Re "Clickup": I'm not at all trying to say that you should be excited to work there. My point of the post is to say how you can build defensibility against companies like Clickup laying you off and/or how to make yourself a bit more valuable for the market today. It's a game we all play.
someone on twitter just summarized this pretty nicely: The company's race is to replace you before they collapse under their own weight and market pressures.
Your race is to replace them before they finish or the market finishes them.
My leverage is in not depending on "AI", and in possessing the experience, judgment, and discernment no LLM can emulate. That, and my willingness to maintain complete confidentiality; no LLM can be trusted to do that. Also, I can cope with Indian English and not get pedantic if somebody comes to me with doubts instead of questions.
Nor am I worried about being laid off, because I'm not a W2 employee. I'm a 1099 mercenary. I do the job, and then I get paid. If my contract doesn't get renewed, I take a week or two off and get another one. Every company is replaceable to me, and I'm replaceable to every company until they figure out I'm not, and then try to make me a FTE.

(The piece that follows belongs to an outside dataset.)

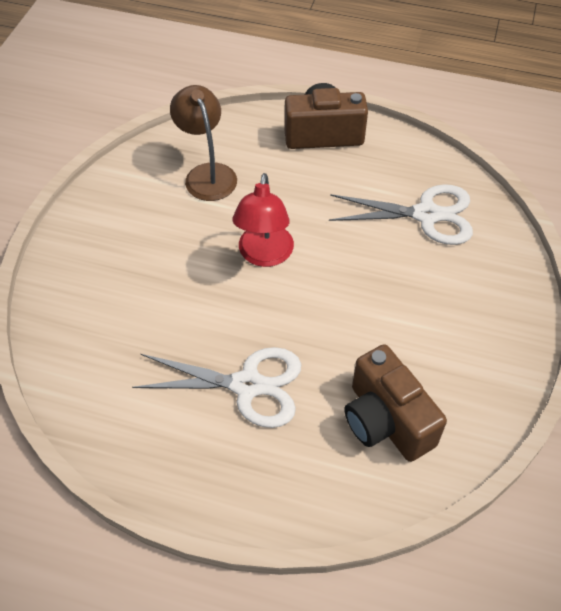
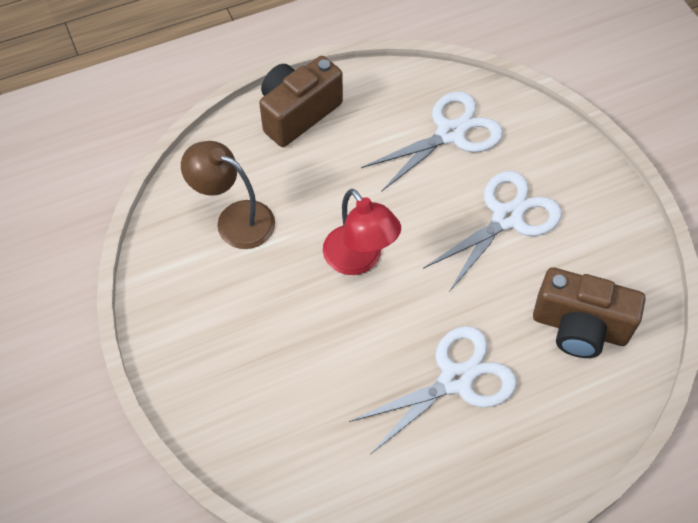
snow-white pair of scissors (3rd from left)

At which point I laugh at them, because I have no interest in being their idea of a culture fit, and I'm not passionate about tech. I'm passionate about getting paid. If the next gig wants me to babysit a clanker or give it instructions, that's what I'll do. If it requires reading reams of COBOL and JCL that nobody has touched in decades because it's a mind-shredding post-Lovecraftian horror, I'll do that. Hell, I'll even deal with VB6 if the hourly rate's high enough.
I refuse on principle to give so much as a damn. If there's a paycheck in it, and I don't regard the principal as unethical, I'll take the contract.
#RoninLife
Finally, I still don't think you've explained what it means for people to be agentic-native. I'm not convinced it's even possible to be that. Nor am I convinced that agents can do anything that a sufficiently skilled UNIX graybeard can't do with a makefile, a shell script, some awk, or some Perl. Except pass a culture fit interview at $STARTUP.

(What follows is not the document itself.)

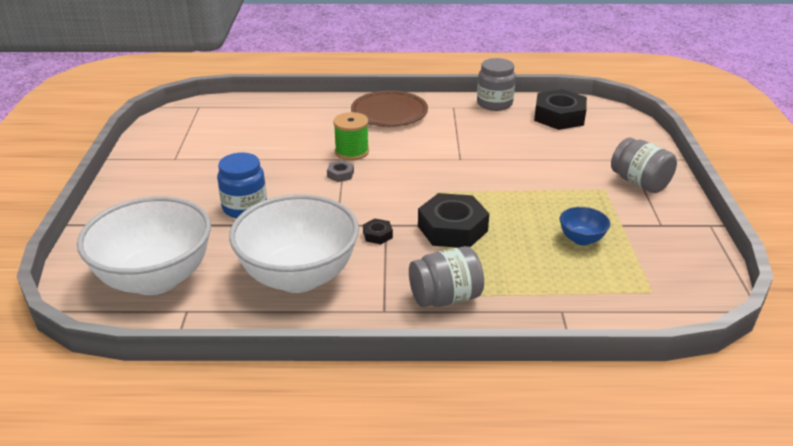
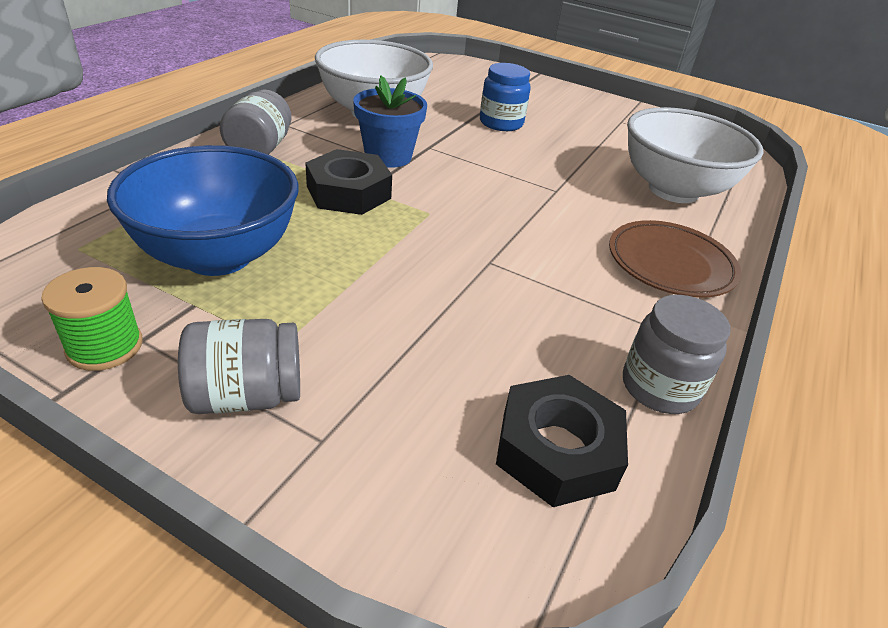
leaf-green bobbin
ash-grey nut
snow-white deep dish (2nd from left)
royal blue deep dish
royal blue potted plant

Honestly? I'm looking forward to somebody writing "Command-line tools can be 235x faster than your AI agent". Time will tell if LLMs are the new Hadoop.
Given that my playlists are hand-curated from MP3s I rip from CDs or buy via Bandcamp, I'd love to see AI slop even try to come for my playlists. This only a problem if you depend on streaming instead of picking artists and albums for yourself.
Being a metalhead, I've found that Angry Metal Guy (https://angrymetalguy.com) is a solid blog and a good discovery resource, even if they tend to lean more toward death metal and black metal than I'd prefer.
> I merely think about something and would you look at that, a new post / video / comment / blog / article / etc. about what I’m thinking about, but trying to ragebait me for attention. It also tries to get a reaction, whether it would be with a block, a report, a ban, a ignore like that’ll deter them, a dislike, etc.
Is this really the *internet*, or just social media and aggregators like Reddit and HN? I ask because I typically just do my own thing on my own website, read other people's websites via RSS, and email other website operators if I have something to say that I don't want to put in a public post. Since I ignore social media, and don't visit HN more than once a month, my experience of the internet is a bit different from yours.
Its really those recommendation algorithms, content curation algorithms and even ads that get some people to think that anyone they want to talk to on the internet is a opportunistic bot.
And I don't blame them. If I subjected myself to that nonsense I'd start getting more misanthropic, too. Hell, I figured out years ago that if my primary form of engagement on a platform is blocking people I've decided are bozos, it's time to nuke my account.
> “Democracy is the theory that the common people know what they want, and deserve to get it good and hard.”